Amos Davidowitz ou l’éducation à la paix

Fervent partisan du dialogue et inépuisable promoteur de la coopération internationale, Amos Davidowitz était le temps de quelques jours à Bruxelles. Il nous a fait part des projets, nombreux, qu’il mène à travers les cinq continents. Avec toutefois les deux pieds bien sur terre et ces maîtres-mots : Il y a ce que je souhaite faire : la paix. Il y a ce que je dois faire : l’armée, pour nous protéger… Pendant l’année 2001, lors de l’intifada Al-Aksa, j’ai servi 60 jours dans l’armée israélienne. La même année, j’ai inscrit plusieurs centaines de jeunes d’Albanie, du Brésil, de Chypre, d’Egypte, de France, de Géorgie, d’Allemagne, de Hongrie, de Grèce, d’Indonésie, d’Israël, du Kenya, du Kosovo, de Palestine, des Philippines, d’Irlande, d’Afrique du Sud, de Tanzanie, des USA, de l’Ouzbekistan et tant d’autres à un programme d’éducation à la paix. Ce livre est un testament écrit par un père à ses enfants juste avant de partir, une nouvelle fois, au combat. Je l’ai fait à la demande de ma femme au cas où je ne reviendrais pas. (…)

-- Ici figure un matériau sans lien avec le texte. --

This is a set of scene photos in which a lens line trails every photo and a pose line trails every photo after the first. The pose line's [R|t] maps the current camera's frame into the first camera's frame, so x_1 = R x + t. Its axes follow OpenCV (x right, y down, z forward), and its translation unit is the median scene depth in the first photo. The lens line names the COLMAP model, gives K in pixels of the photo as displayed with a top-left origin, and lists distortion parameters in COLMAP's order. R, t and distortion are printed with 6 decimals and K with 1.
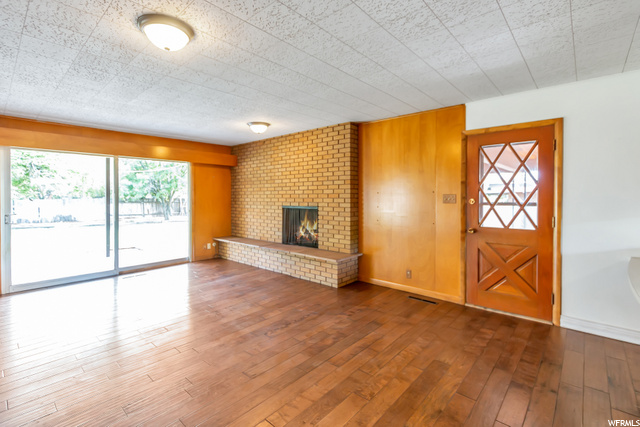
lens RADIAL K [[297.9, 0, 318.9], [0, 297.9, 198.1], [0, 0, 1]] dist [0.000610, 0.000049]
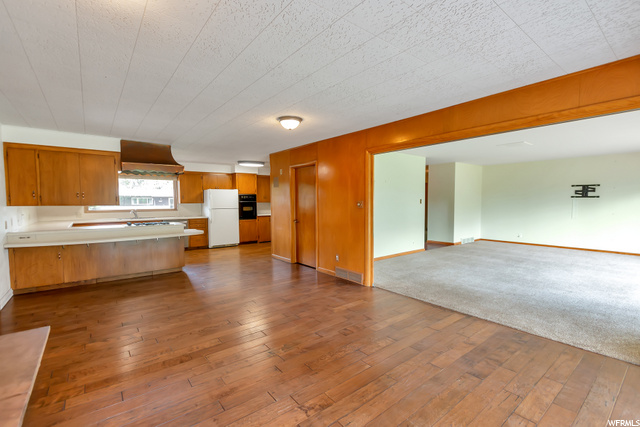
lens RADIAL K [[291.0, 0, 322.5], [0, 291.0, 204.1], [0, 0, 1]] dist [0.000725, 0.000087]
pose [[-0.987099, 0.003890, 0.160065, -0.414203], [0.006072, 0.999895, 0.013149, -0.007408], [-0.159998, 0.013951, -0.987019, 1.184527]]
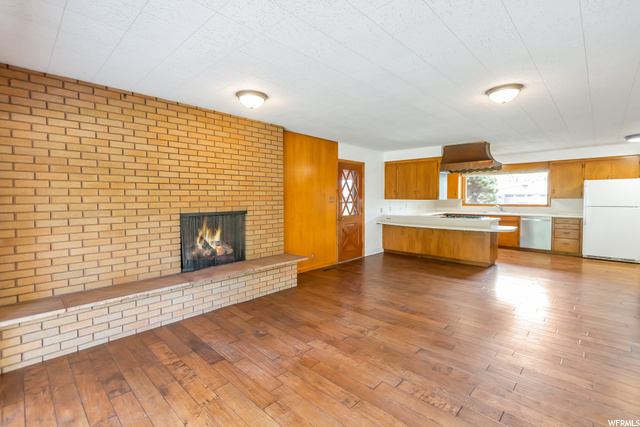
lens RADIAL K [[291.0, 0, 322.5], [0, 291.0, 204.1], [0, 0, 1]] dist [0.000725, 0.000087]
pose [[0.025764, -0.021259, 0.999442, -0.825905], [0.007808, 0.999748, 0.021064, -0.006327], [-0.999638, 0.007261, 0.025923, 0.762257]]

Dans ses propos, ces quelques pages qu’il a écrites voici un an, et dans ses actes, Amos Davidowitz peut sembler paradoxal. Ce kibboutznik israélien, citoyen américain, qui multiplie les projets de relance de la coopération internationale et de la résolution pacifique des conflits tout en continuant à servir chaque année Tsahal comme officier de réserve, sait pourtant parfaitement ce qu’il veut.
Directeur général de l’Institute of World Affairs (Washington), Amos Davidowitz dirige une série de séminaires internationaux sur l’éducation à la paix, réunissant des participants des cinq continents. En 2001 -et l’événement est déjà planifié pour 2003 et 2004-, il invitait plus de 200 jeunes issus de 15 pays à participer à Olympeace, un programme sportif où les différentes nationalités doivent se mélanger pour gagner. Dans le cadre du NISPED (Negev Institute for Strategies of Peace and Development), ce sont des programmes de rapprochement entre les communautés qu’il développe, notamment en Israël entre Juifs et Bédouins. Mais Amos Davidowitz ne s’arrête pas là. Avec l’Association d’Education progressiste ORBINA (Tel-Aviv), c’est de culture qu’il s’agit et plus particulièrement de la musique qu’il utilise depuis quelques années comme instrument de cohésion. Un cd qui réunit les voix d’Israéliens et de Palestiniens, de Grecs et de Turcs, d’Irlandais catholiques et protestants, d’Allemands de l’Est et de l’Ouest vient d’être enregistré.
Plus proche de nous, le comité Shalom Archav Belgique a fait appel à cet expert de la communication internationale pour trouver en Israël et dans les Territoires des villes intéressées par le projet de jumelage tripartite lancé au début de l’année. Une classe de primaire de Nivelles devrait ainsi bientôt se voir jumelée avec un kibboutz et un village palestinien.